| Supplied material |

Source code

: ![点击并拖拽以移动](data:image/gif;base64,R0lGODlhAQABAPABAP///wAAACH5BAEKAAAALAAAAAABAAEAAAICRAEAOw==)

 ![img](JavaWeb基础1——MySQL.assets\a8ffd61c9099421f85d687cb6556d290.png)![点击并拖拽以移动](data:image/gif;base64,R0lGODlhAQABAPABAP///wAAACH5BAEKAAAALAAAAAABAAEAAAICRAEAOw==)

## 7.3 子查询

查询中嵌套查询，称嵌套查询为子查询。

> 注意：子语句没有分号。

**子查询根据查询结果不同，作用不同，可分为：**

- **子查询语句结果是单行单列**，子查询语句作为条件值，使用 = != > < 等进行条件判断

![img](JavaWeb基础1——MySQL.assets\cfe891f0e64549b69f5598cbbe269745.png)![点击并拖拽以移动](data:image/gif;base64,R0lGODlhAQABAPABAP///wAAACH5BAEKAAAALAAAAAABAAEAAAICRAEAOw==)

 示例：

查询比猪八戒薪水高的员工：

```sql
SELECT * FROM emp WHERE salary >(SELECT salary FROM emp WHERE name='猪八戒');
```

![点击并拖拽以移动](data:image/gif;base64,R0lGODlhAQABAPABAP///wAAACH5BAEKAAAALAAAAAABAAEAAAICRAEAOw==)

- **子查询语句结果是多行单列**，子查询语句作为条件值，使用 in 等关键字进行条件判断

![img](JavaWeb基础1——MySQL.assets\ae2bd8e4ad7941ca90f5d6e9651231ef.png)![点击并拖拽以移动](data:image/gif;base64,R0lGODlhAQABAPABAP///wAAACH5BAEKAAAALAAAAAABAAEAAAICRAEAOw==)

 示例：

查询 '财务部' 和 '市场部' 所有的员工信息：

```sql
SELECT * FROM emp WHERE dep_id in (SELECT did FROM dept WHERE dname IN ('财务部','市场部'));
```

| What is needed |
Return the whole listing exactly as it reads.

| Written response |
Source code

: ![点击并拖拽以移动](data:image/gif;base64,R0lGODlhAQABAPABAP///wAAACH5BAEKAAAALAAAAAABAAEAAAICRAEAOw==)

 ![img](JavaWeb基础1——MySQL.assets\a8ffd61c9099421f85d687cb6556d290.png)![点击并拖拽以移动](data:image/gif;base64,R0lGODlhAQABAPABAP///wAAACH5BAEKAAAALAAAAAABAAEAAAICRAEAOw==)

## 7.3 子查询

查询中嵌套查询，称嵌套查询为子查询。

> 注意：子语句没有分号。

**子查询根据查询结果不同，作用不同，可分为：**

- **子查询语句结果是单行单列**，子查询语句作为条件值，使用 = != > < 等进行条件判断

![img](JavaWeb基础1——MySQL.assets\cfe891f0e64549b69f5598cbbe269745.png)![点击并拖拽以移动](data:image/gif;base64,R0lGODlhAQABAPABAP///wAAACH5BAEKAAAALAAAAAABAAEAAAICRAEAOw==)

 示例：

查询比猪八戒薪水高的员工：

```sql
SELECT * FROM emp WHERE salary >(SELECT salary FROM emp WHERE name='猪八戒');
```

![点击并拖拽以移动](data:image/gif;base64,R0lGODlhAQABAPABAP///wAAACH5BAEKAAAALAAAAAABAAEAAAICRAEAOw==)

- **子查询语句结果是多行单列**，子查询语句作为条件值，使用 in 等关键字进行条件判断

![img](JavaWeb基础1——MySQL.assets\ae2bd8e4ad7941ca90f5d6e9651231ef.png)![点击并拖拽以移动](data:image/gif;base64,R0lGODlhAQABAPABAP///wAAACH5BAEKAAAALAAAAAABAAEAAAICRAEAOw==)

 示例：

查询 '财务部' 和 '市场部' 所有的员工信息：

```sql
SELECT * FROM emp WHERE dep_id in (SELECT did FROM dept WHERE dname IN ('财务部','市场部'));
```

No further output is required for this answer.